Questions on parallelism, blocking, and a simple web server

I’m working on a simple “web” server (to be run only locally) which allows other programs running locally to request solutions to optimization problems.

Firstly, and most importantly, solving these optimization problems can take a prohibitively long time. If an optimization problem runs for too long, it’s best to just give up on it.

Question 1: What’s the idiomatic way to start a job (be it via @async or @spawn or something else) and wait until either that job is completed or a certain amount of time has elapsed, aborting the job if it has not completed in time?

I see two ways, both of which feel clunky and therefore likely wrong:

  1. Have the master process start the job, e.g. with @spawn, and then sleep in short chunks. In each wake between sleeps, check of the job is completed and if so exit the sleep loop; also exit the loop if the total sleep time exceeds the limit.

  2. Have the master process wait on a Condition. The worker process triggers the condition when work is complete, and an additional process sleeps the allotted amount of time before triggering the condition.

Either way, a long-running job is aborted with Base.interrupt?


I have a simple version using HttpServer running with approximately the following code:

using HttpServer

function process_request(req::Request, res::Response)
    x = extract_data_from_request
    y = solve_optimization_problem(x) # takes a few seconds
    return Response(200, answer_to_json(y))
end

server = Server(process_request)
run(server, 8000)

This works well as long as requests aren’t coming in too fast, at which point things really slow down. I’ve tried code like the following, which seems to help.

@everywhere function solve_optimization_problem(x) ...

function process_request(req::Request, res::Response)
    x = extract_data_from_request
    y = @fetch solve_optimization_problem(x)) # takes a few seconds
    return Response(200, answer_to_json(y))
end

server = Server(process_request)
run(server, 8000)

Question 2: is this the ‘right’ way?


Intuitively, it seems like we want the master process to be able to say to a worker “you answer this request,” which would free the master up for other requests; the master never has to revisit the current request. Something like

@everywhere function optimize_and_package(x)
    y = solve_optimization_problem(x)
    return Response(200, answer_to_json(y))
end

function process_request(req::Request, res::Response)
    x = extract_data_from_request
    @return_when_complete @spawn optimize_and_package(x)
end

Question 3: Is there a way to do this / is it even desirable?

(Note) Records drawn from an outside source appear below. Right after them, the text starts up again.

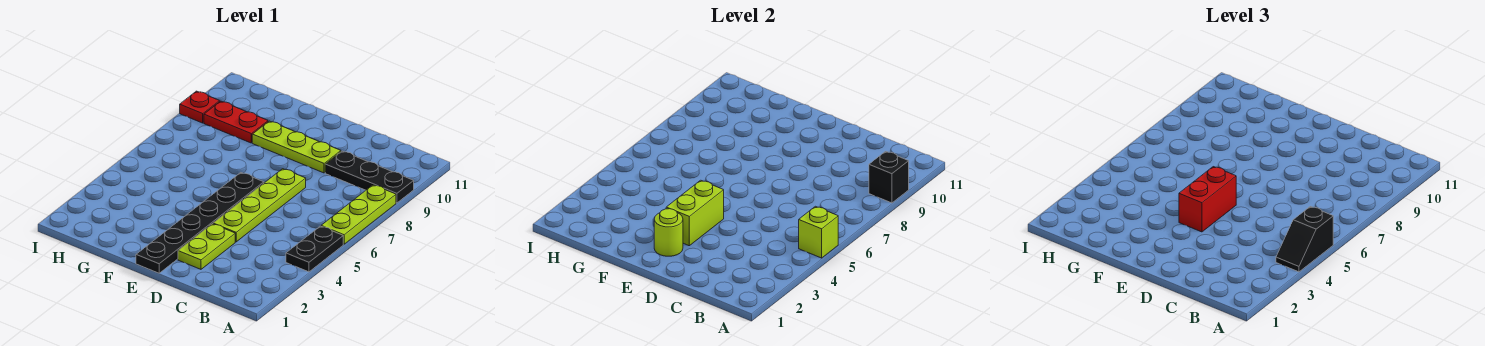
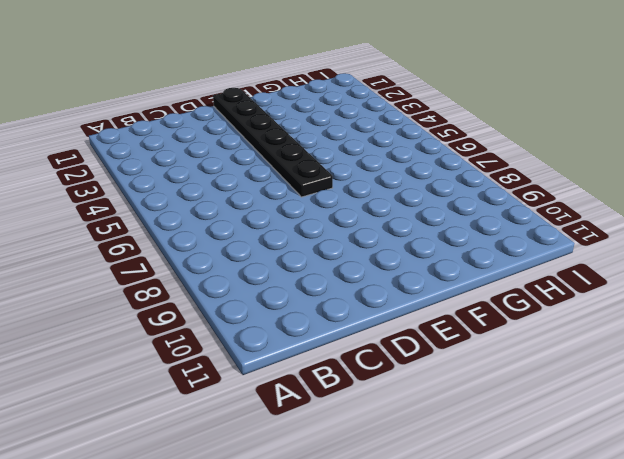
none -> black 1x2 plate [286,226,343,272]
none -> lime 1x3 plate [321,185,396,244]
none -> black 1x3 plate [325,151,414,203]

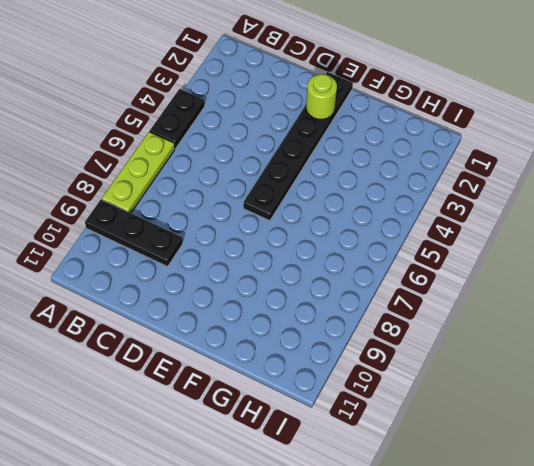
none -> lime 1x2 plate [178,224,235,269]
none -> lime 1x4 plate [213,169,306,242]
none -> lime 1x3 plate [252,121,341,173]

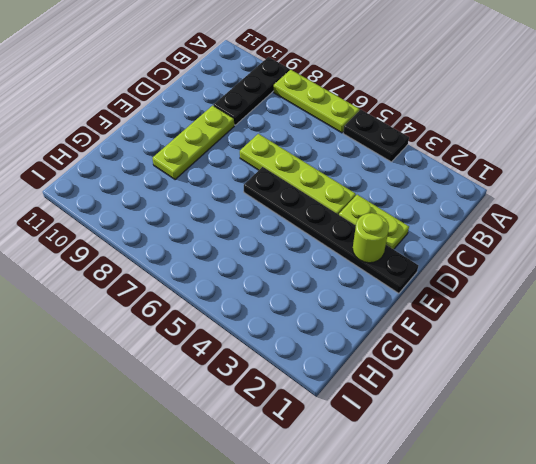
none -> red 1x2 plate [204,101,268,143]
none -> red 1x1 plate [180,91,220,123]
none -> lime 1x1 brick [799,206,838,258]

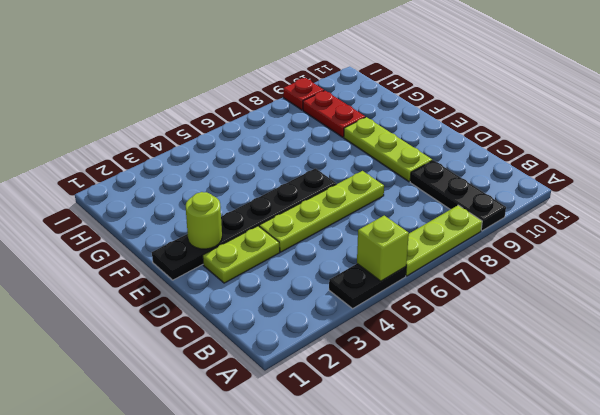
none -> black 1x1 brick [869,151,909,203]
none -> lime 1x2 brick [666,180,724,246]
none -> black 1x2 slope [1276,206,1333,272]

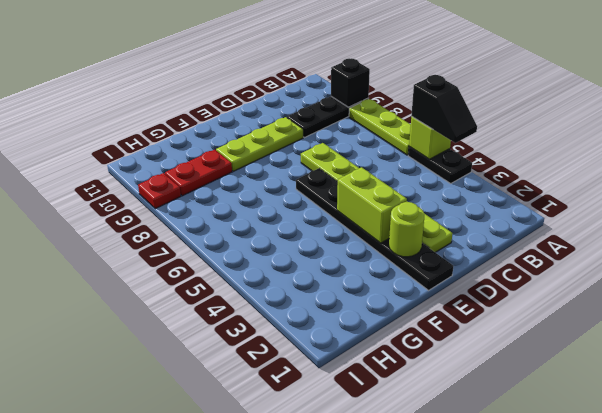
none -> red 1x2 brick [1179,167,1236,232]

Preemptive thanks for the help!

This probably doesn’t directly answer your questions, but you might be interested in looking at what Nanosoldier.jl does. Take anything you see in that package with a large grain of salt; I feel that most of the code needs to be refactored. For example, Nanosoldier is a quite a low volume server, and there are a bunch of places where severe bottlenecks would occur if the rate of requests rose significantly. That being said, the basic strategy employed might be useful to you.

For background, Nanosoldier.jl is the codebase for Julia’s “Nanosoldier” performance testing service, where users submit “benchmark jobs” to the server via GitHub comments with special syntax. When the master node’s event handler is called, it parses the given data into an appropriate job type, and then pushes the object into a local queue (note that a high volume server would probably want the parsing to happen on the workers).

Here’s the bit that might be useful to you: The server cooperatively schedules tasks on the master node in order to feed jobs from the queue to each worker node. A simpler implementation of this idea can be found in Julia’s pmap function.

While cooperative task scheduling is really convenient, you should note that Julia’s tasks aren’t thread-backed, so there’s a bunch of opportunities for blocking (e.g. the job-feeding loop can be blocked by calls to the server’s event handler). Things could thus be improved by leveraging Julia’s shared memory parallelism, or better yet, utilizing Julia’s multithreading capabilities, once it’s non-experimental and has a more fine-grained API.

You might also want to look into other libraries for message routing and queueing (which base Julia doesn’t facilitate so well, IMO), like ZMQ.jl.

EDIT: For clarity’s sake, I should point out that this strategy is one way of tackling this part of your post:

Intuitively, it seems like we want the master process to be able to say to a worker “you answer this request,” which would free the master up for other requests; the master never has to revisit the current request.